I've been praying for direction on an issue for months. Over a year, I suppose. I gave God a timeline. About a month ago, I tried to revise that timeline. "Ok, God, by Thanksgiving. I want a definite answer by then."
Thursday, I felt the familiar cramping that meant I was soon going to be reminded again how much I detest my uterus. I had a sleep study scheduled for Saturday night; not exactly wonderful timing since I can't sleep through the first night without flooding. So Friday morning, I asked God to please just hold off till Sunday. I didn't want to cancel the study. So Saturday I kept waiting, but nothing showed up. Sunday morning, as I was being unhooked from all the wires, I felt the floodgate open.
Ok, God. I get it.
Perhaps my not getting the answer I want IS my answer.

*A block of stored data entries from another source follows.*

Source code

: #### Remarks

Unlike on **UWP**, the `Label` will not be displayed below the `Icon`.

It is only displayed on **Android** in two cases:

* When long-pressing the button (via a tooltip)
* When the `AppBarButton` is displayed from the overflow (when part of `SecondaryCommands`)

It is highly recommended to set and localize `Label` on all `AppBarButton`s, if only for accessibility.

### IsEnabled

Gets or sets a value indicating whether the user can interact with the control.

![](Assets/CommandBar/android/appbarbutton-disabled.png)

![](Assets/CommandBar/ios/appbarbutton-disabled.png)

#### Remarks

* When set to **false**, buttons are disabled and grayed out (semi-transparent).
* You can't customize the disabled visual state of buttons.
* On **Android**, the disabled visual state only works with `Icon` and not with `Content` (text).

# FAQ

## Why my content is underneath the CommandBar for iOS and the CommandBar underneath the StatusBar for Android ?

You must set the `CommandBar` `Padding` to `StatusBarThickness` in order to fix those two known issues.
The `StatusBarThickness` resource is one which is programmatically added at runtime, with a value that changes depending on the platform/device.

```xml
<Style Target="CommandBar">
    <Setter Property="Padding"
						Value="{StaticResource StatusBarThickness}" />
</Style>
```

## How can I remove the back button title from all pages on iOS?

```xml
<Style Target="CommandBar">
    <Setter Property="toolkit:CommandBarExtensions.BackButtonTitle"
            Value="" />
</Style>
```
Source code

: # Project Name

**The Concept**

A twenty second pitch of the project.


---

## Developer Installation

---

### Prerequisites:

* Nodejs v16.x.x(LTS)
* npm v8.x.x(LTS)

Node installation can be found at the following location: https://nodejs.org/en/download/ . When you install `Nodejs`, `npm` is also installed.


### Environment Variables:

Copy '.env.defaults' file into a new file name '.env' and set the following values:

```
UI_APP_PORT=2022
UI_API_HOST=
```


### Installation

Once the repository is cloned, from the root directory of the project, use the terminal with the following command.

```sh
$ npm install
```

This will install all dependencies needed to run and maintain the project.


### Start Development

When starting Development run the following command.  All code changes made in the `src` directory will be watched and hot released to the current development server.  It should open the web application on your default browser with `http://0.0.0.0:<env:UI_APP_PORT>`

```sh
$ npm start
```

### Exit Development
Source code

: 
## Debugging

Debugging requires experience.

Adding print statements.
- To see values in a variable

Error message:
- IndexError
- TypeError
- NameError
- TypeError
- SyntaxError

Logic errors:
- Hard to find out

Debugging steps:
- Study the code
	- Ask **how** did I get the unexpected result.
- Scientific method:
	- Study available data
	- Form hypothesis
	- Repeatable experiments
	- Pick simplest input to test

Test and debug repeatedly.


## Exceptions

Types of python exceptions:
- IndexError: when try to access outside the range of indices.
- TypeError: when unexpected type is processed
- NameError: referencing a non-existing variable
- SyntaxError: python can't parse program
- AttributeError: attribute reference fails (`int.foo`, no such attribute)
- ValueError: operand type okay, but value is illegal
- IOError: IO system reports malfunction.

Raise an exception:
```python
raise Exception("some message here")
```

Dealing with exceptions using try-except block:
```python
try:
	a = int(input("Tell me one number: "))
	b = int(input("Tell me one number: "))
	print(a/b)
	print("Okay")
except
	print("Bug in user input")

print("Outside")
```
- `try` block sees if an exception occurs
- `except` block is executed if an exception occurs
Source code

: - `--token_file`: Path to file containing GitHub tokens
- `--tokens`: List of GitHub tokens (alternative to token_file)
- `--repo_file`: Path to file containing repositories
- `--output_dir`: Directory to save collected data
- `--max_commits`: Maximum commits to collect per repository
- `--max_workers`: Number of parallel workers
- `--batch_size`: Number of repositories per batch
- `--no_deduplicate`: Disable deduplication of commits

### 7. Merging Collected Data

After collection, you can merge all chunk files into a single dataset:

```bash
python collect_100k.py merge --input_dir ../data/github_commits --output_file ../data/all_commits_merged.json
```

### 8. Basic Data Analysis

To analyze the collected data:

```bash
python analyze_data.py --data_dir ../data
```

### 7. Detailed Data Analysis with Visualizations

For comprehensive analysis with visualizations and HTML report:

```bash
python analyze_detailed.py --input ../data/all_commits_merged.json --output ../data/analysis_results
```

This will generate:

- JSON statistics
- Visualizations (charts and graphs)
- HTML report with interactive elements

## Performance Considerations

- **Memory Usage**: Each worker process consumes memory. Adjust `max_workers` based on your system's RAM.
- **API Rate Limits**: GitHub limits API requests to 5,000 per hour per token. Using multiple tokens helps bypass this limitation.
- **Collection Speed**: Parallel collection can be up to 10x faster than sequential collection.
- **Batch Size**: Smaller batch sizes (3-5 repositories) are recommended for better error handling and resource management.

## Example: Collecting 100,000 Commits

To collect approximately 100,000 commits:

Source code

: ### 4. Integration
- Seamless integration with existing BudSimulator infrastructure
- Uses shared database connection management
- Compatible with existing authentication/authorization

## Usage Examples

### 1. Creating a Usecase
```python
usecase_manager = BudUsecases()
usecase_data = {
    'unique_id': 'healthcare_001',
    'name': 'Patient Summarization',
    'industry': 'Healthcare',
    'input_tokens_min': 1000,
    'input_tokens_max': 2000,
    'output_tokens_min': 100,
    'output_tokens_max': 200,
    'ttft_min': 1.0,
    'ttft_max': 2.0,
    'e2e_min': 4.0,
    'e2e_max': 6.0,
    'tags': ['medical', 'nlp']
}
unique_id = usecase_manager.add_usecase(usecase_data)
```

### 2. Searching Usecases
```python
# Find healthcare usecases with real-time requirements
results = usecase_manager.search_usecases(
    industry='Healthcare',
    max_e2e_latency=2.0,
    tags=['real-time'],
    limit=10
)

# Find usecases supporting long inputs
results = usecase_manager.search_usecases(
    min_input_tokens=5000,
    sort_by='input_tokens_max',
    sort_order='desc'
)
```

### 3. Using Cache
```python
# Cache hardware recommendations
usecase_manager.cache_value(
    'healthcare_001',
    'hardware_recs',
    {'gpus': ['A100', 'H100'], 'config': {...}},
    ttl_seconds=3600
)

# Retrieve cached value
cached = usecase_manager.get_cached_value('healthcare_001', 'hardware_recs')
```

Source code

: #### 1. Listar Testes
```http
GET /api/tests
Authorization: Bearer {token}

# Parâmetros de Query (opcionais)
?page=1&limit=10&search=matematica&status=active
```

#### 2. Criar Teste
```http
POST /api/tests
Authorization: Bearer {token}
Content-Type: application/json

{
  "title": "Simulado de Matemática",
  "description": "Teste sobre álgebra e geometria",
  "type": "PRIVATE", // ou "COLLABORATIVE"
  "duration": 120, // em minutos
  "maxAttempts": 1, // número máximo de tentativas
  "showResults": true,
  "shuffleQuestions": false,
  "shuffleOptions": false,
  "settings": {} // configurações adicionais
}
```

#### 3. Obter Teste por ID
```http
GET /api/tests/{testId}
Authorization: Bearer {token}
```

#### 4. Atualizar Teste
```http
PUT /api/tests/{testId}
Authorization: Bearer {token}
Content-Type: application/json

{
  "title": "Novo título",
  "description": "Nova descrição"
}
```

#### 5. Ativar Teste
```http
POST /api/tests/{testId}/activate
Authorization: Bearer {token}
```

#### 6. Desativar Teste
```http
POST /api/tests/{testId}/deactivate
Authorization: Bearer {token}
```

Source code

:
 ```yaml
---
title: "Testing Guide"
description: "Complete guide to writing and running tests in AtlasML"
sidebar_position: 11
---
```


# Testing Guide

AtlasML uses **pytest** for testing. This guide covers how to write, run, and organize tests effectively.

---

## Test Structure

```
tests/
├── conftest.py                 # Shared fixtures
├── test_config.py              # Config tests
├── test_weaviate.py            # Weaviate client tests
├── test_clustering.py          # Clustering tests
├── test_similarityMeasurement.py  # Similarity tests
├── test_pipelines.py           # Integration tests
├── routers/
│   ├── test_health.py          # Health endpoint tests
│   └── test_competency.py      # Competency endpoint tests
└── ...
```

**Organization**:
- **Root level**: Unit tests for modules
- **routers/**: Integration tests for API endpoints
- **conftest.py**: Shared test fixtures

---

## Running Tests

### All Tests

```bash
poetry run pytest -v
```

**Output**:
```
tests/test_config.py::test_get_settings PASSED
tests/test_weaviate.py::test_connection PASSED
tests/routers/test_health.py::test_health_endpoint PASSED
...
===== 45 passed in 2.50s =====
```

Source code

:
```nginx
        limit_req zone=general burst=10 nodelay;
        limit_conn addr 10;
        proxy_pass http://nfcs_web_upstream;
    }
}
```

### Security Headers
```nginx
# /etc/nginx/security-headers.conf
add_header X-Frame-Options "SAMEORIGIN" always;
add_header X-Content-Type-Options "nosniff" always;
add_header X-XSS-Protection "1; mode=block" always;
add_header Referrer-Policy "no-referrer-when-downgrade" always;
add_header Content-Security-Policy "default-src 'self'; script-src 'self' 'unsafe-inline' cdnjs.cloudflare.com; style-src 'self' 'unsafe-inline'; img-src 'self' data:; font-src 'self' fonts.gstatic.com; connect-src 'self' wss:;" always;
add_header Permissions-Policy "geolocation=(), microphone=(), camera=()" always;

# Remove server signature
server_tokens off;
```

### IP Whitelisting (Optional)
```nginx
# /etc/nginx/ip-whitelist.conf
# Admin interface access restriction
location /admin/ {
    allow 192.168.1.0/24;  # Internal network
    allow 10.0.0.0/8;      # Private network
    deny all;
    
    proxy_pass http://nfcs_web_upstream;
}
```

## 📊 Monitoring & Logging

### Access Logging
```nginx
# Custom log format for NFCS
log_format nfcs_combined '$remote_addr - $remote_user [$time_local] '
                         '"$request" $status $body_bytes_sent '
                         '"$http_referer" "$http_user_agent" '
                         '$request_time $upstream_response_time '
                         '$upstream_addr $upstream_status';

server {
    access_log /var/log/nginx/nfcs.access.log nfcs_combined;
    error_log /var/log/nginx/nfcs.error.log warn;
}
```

But I just don't think I can live with that.
So, do I ignore a very direct answer to a half-hearted prayer? Do I assume that God is capable of answering some of my prayers in my timeline, but not others?
Or do I continue to beat down the door of Heaven pleading? Do I keep extending my timeline, hoping that God will change His mind. Or maybe there is the answer I want, if I just can be patient and not attempt to make God answer my prayers on my timeline. Maybe His timeline is different than mine, and if I could just go with whatever, I might still get what I think I want.
Do I ignore one answer and not the other, or do I keep on asking? And does it matter anyway? If I continue to ask, is that disobedient?
How do you know if the answer is really No or if it just hasn't been answered yet?